Хейзел смотрит на Дармана и вспоминает монастырь, где они жили с матерью, пока год назад священник не взял их в свой дом.
Монахи ходили по обнищалым деревням и обещали падшим женщинам спасение, затем приводили в монастырь, обращали в свою веру и превращали в послушниц. Обряд инициации длился чуть больше часа, завершаясь ритуальным прижиганием мозга, после которого мирская сущность послушницы считалась очищенной. Покорные и смиренные, до конца своих дней они, словно вещи, передавались священникам на пожизненное содержание. Иногда процедура прижигания проходила неудачно и послушницы лишались не только личности, но и дара речи, рассудка, превращаясь в ходячих мертвецов со стеклянными глазами. Таких женщин обычно жаловали молодым дьяконам или провинившимся священникам, а иногда просто умерщвляли, если их становилось слишком много в монастырских подвалах, а год выдавался неурожайным, чтобы кормить лишний рот.
– Отправишь меня назад, и, клянусь, я убью себя, – шепчет Хейзел, глядя Дарману в глаза. – К тому же твое место в Иерархии не так высоко, чтобы надеяться получить что-то достойное.
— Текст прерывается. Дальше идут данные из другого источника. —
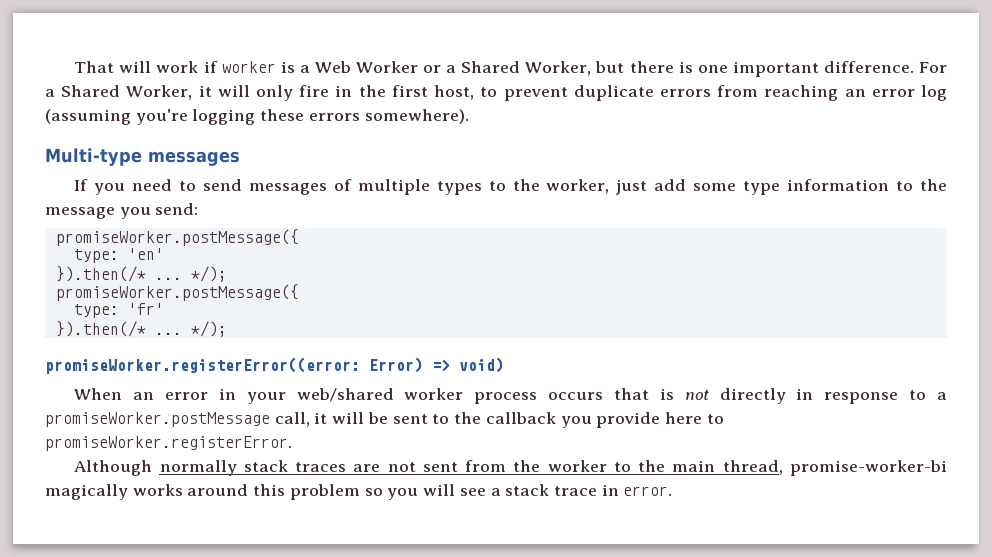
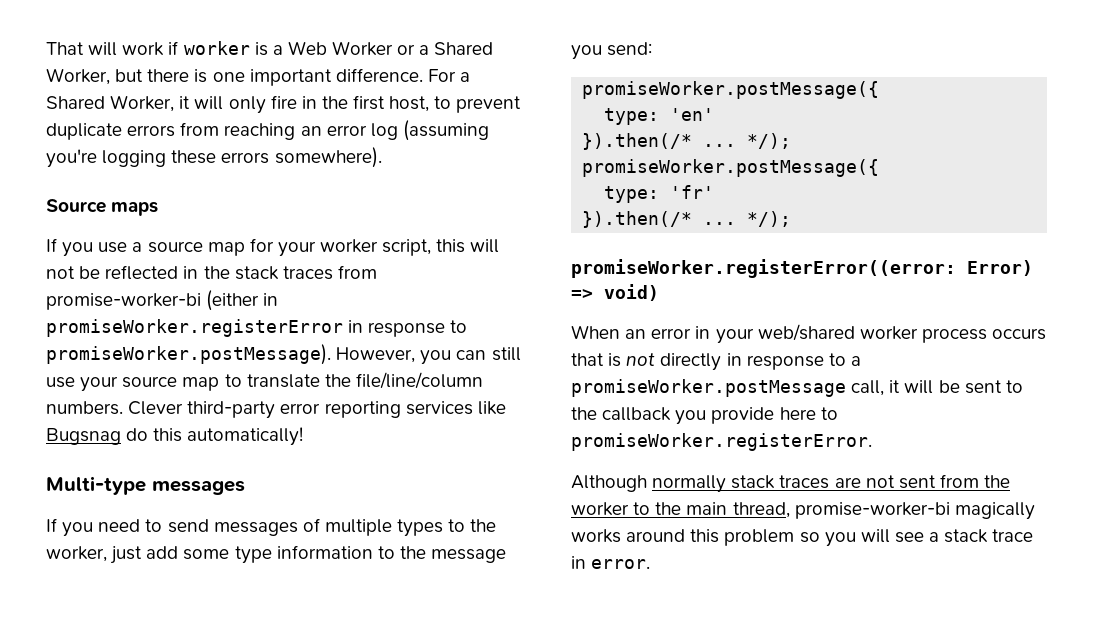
(469, 116) none -> [46,199,159,216] [46,238,500,257] [46,265,377,280] [46,290,279,311] [46,319,468,337] [46,344,521,365] [46,372,483,392] [46,401,506,419] [46,427,304,446] // Source maps // If you use a source map for your worker script, this will not be reflected in the stack traces from promise-worker-bi (either in promiseWorker.registerError in response to promiseWorker.postMessage). However, you can still use your source map to translate the file/line/column numbers. Clever third-party error reporting services like Bugsnag do this automatically!

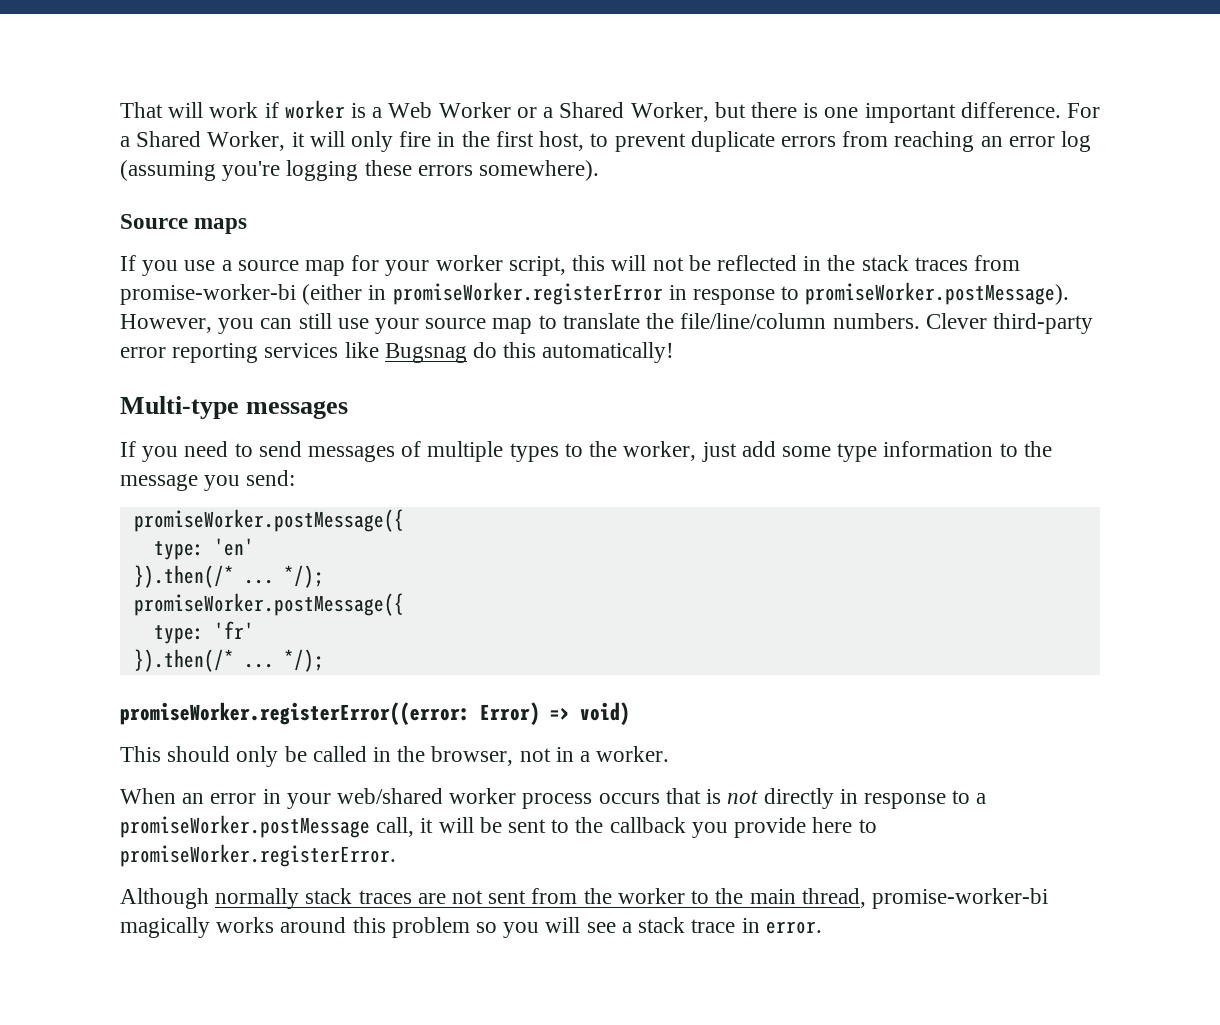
(659, 292) none -> [120,746,670,767] // This should only be called in the browser, not in a worker.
Они отправят к тебе калеку или старуху, а меня отдадут епископу или митрополиту.
– Я не могу нарушать правила, – говорит Дарман, обливаясь потом. – Иерархия узнает обо всем, когда настанет время твоей инициации в послушницы.
– А если мы обманем Иерархию? – Хейзел осторожно поднимает юбку. – Это несложно. Я уже пробовала. В монастыре. Когда монахи приводили к нам своих внебрачных сыновей… – она подходит к открытому окну и упирается руками в подоконник.
– Я слишком взрослый для тебя.
– Это лучше, чем возвращаться в монастырь.
– Не знаю, получится ли у меня.
– Получится.
Хейзел смотрит, как за окном ходят люди. Светловолосый прыщавый подросток приветливо машет рукой. Она машет ему в ответ.
– Не знаю, получится ли… – бормочет за спиной Дарман.
Хейзел сжимает руками подоконник.
– Как насчет того, чтобы встретиться вечером? – кричит светловолосый парень.
– В десять, – говорит она.
Он улыбается. Видит, как она кивает ему, но не видит, как она плачет. Никто не видит.
– Такая молодая! – шепчет за спиной Дарман. – Такая свежая! – он гладит ее бедра. Вдыхает запах ее волос.
– А говорил, не получится!
Она заставляет себя улыбаться. Сдерживает тошноту и вычеркивает из памяти воспоминания. Месяц за месяцем… И бежать некуда. Ждать нечего. Вокруг пропахшее потом священника настоящее. «Убей! Убей! Убей!» – пульсирует в голове безумие. «Убей себя. Убей Дармана. Убей всех, кто создал этот несовершенный мир».
Хейзел одевается и уходит на улицу. Пьяный бездомный смотрит, как она поливает его бензином для заправки зажигалок. Крики успокаивают. Черная копоть поднимается в грязное небо. Улицы изгибаются, уходя в неизвестную даль…
Залитый кровью гладиатор поднимает над головой кубок победителя.
– Сталь и огонь, – говорит Хейзел.
– Ты всего лишь шлюха! – говорит незнакомая блондинка.
– Ты не знаешь, кто я, – говорит Хейзел.
Блондинка смеется. Они целуются, дожидаясь гладиатора.
– Чем ты удивишь его? – спрашивает блондинка.
Хейзел берет ее руку. Под короткой юбкой нет нижнего белья.
– Глубже.
– Нужно будет сделать себе такую же! – смеется блондинка, пытаясь вспомнить, когда сама лишилась девственности.
– Никакой хирургии, – говорит Хейзел. – У меня все по-настоящему.